In an article Michael Kozlowski posted yesterday on GoodEReader, he reports on a poll the site took asking about the next e-reader site readers planned to buy. The poll received 633 responses, and Kozlowski breaks them down.
Among the GoodEReader audience, Kobo actually beat the Kindle out, 208 users to 178. Kozlowski believed it might have to do with the reader being more easily available in retail, especially internationally, which makes them an impulse buy rather than Amazon’s, which few people have the chance to play with before ordering. (Though, by definition, you wouldn’t think that being able to “impulse buy” it would count as a factor on a survey asking what people were planning to get ahead of time.) Kobo’s ability to read EPUB and its waterproof reader are cited as other advantages.
Of course, the biggest thing that makes it clear this survey doesn’t reflect the interest of e-book readers in general is that GoodEReader’s own crowdfunded reader, the 13.3” e-ink tablet we’ve covered here, comes in third with 85 respondents.
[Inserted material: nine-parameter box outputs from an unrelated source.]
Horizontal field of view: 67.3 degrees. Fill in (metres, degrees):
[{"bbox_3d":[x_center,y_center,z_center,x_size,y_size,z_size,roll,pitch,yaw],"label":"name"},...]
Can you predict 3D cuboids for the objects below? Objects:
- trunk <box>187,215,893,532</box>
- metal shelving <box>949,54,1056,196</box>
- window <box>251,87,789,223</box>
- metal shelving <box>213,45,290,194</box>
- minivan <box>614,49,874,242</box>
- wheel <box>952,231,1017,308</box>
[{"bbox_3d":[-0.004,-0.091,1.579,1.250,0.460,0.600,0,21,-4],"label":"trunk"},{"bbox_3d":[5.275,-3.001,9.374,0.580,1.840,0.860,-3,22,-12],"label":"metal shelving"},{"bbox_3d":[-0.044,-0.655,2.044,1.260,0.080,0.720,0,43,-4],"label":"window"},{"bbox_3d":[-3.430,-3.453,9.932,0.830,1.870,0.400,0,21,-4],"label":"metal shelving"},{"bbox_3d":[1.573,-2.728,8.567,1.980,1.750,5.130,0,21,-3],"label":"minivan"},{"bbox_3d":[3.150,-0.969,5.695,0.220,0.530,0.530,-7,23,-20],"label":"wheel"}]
The IndieGoGo project itself only has 258 backers, which is a miniscule fraction of the total e-reader-buying audience. Indeed, I doubt most e-book lovers even know Kozlowski’s project exists. But, naturally, everyone who reads GoodEReader would be aware of it—so, just as naturally, a large number of respondents would say they want it.
Onyx Boox comes in 4th place with 44 respondents, and Barnes & Noble’s Nook is all the way down in 5th place with 25—only 4% of the vote. Kozlowski suggests this has to do with the relative rarity of new device releases and that they’re only for sale in the United States, but I’d add to that the way B&N seems to keep doing all it can to render the Nook irrelevant and unwanted, including killing off its e-book store in the UK and outsourcing its support and development to India.
Below that is Pocketbook with 24, and a bunch of other small brands such as Bookeen that don’t even seem relevant any longer.
Any conclusions you can draw from this sort of survey are bound to be very general, because the audience who answered the questions is pretty far removed from the average consumer. Folks who read an e-book blog like that regularly are probably going to be fairly well-informed about e-book-related issues in general—and you can see lots of the people who answered are regulars just from how many picked the obscure 13.3” tablet as their next e-reader choice—nearly a third as many people who backed the project at all.
Does the fact that more of these people picked Kobo than Kindle suggest that familiarity with the e-book market renders Amazon’s behavior and attributes a turn-off? Even so, it’s still notable that the Kindle makes a strong second-place showing, with over twice as many respondents as the third-place 13.3” reader, and seven times as many as the fifth-place Nook.
In the end, the survey is more interesting for what it says about GoodEReader’s readership than about what e-readers people want to buy in general.
What e-reader do you plan to buy next?
I don’t have any plans to buy a new e-reader any time soon. When one of the two that I use breaks down or becomes too obsolete, I’ll think about it. There really are no new features I can think of that would cause me to upgrade.
Perhaps it reflects the greater awareness among its readers of Kindle’s limitations vs the Kobo product line: lack of an sd card; weak typography controls, etc. As for second place in this poll, Amazon is still the major player in the game with 95% share in the UK and 75% in the US among those who apparently haven’t yet figured out how much competitors have to offer.
Maybe the world will figure out what the more aware of e-book users already know, maybe Amazon will worry more about delivering value to their users than … what … the Oasis?? Maybe not.
One thing is for certain, though, Amazon isn’t doing its users any favors.